▶ [THE DATA]:

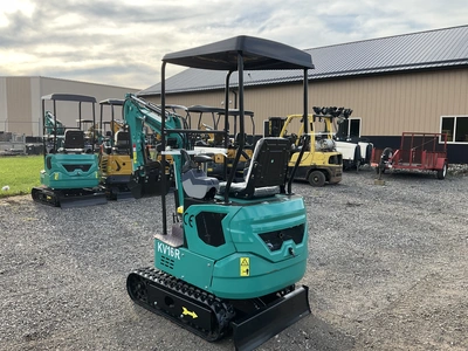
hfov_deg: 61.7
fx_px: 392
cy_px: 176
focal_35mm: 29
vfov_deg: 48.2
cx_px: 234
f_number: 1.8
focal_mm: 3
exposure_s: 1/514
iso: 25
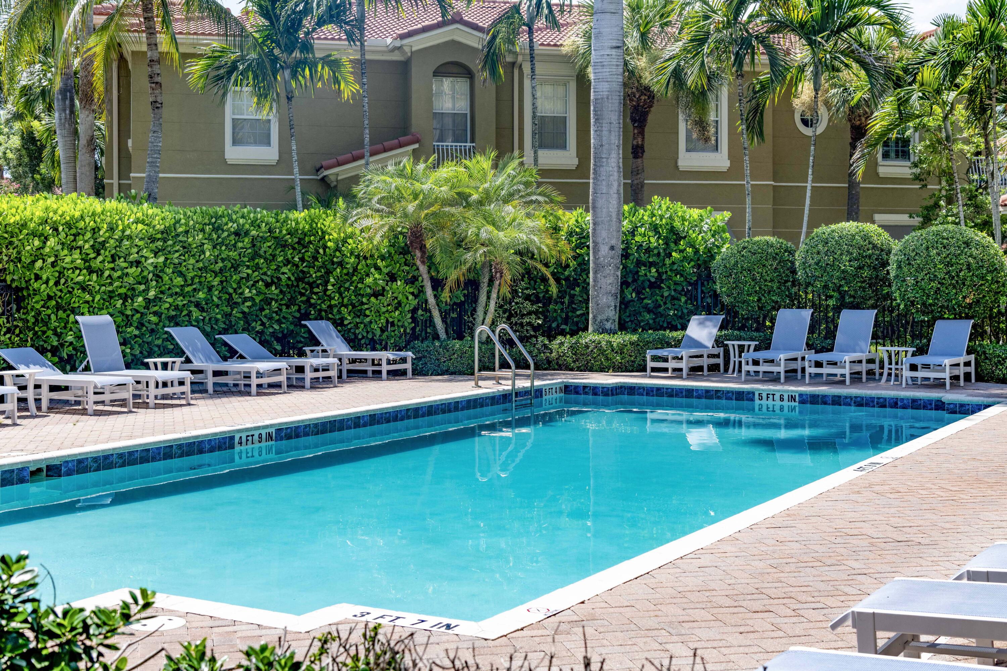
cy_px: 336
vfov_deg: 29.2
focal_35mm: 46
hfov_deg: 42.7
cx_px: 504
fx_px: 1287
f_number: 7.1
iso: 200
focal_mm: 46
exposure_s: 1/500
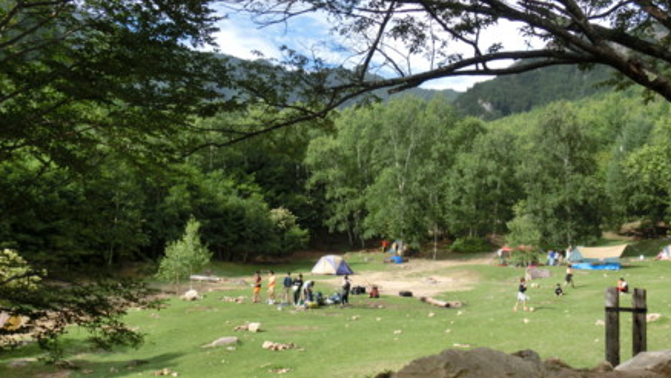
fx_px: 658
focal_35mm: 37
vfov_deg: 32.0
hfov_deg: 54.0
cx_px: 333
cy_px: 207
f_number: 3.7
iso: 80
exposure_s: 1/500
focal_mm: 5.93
---
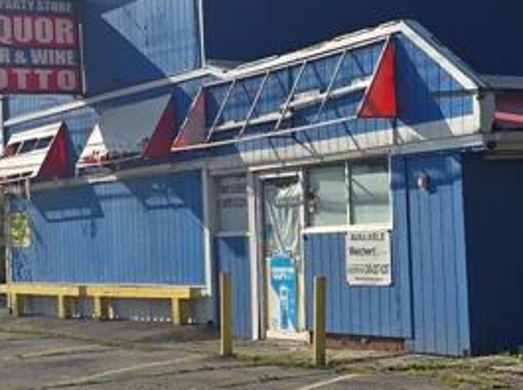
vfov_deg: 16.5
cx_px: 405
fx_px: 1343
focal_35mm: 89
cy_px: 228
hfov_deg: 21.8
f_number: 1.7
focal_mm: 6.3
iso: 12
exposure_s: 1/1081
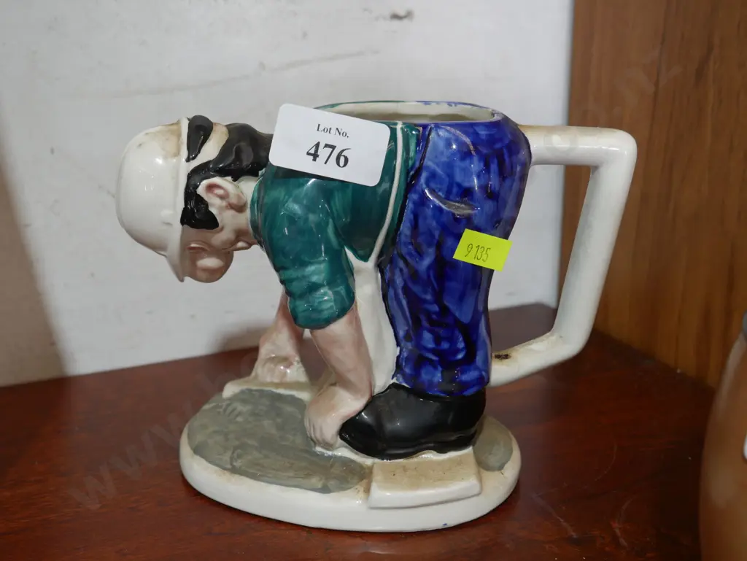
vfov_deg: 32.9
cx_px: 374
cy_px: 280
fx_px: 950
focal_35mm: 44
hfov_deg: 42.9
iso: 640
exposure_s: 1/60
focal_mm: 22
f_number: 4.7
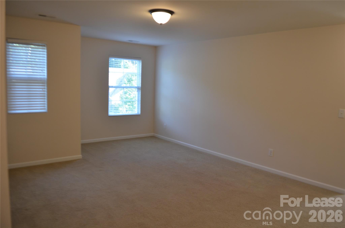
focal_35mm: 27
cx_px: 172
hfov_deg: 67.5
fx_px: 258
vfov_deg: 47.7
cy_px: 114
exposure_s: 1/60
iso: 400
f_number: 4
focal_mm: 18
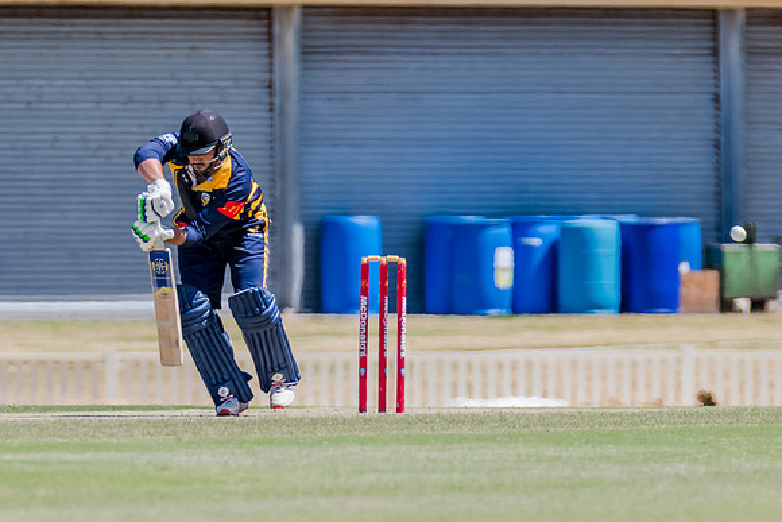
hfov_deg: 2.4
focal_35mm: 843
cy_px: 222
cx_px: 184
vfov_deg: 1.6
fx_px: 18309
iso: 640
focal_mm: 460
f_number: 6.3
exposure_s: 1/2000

▶ [WHAT YOU SHOULD DO]: Copy nothing but the lines above that run from the one with "vfov_deg: 47.7" to the one with "exposure_s: 1/2000", ends included; pictures stay out.

▶ [SOLUTION FOR THIS EXERCISE]:
vfov_deg: 47.7
cy_px: 114
exposure_s: 1/60
iso: 400
f_number: 4
focal_mm: 18
hfov_deg: 2.4
focal_35mm: 843
cy_px: 222
cx_px: 184
vfov_deg: 1.6
fx_px: 18309
iso: 640
focal_mm: 460
f_number: 6.3
exposure_s: 1/2000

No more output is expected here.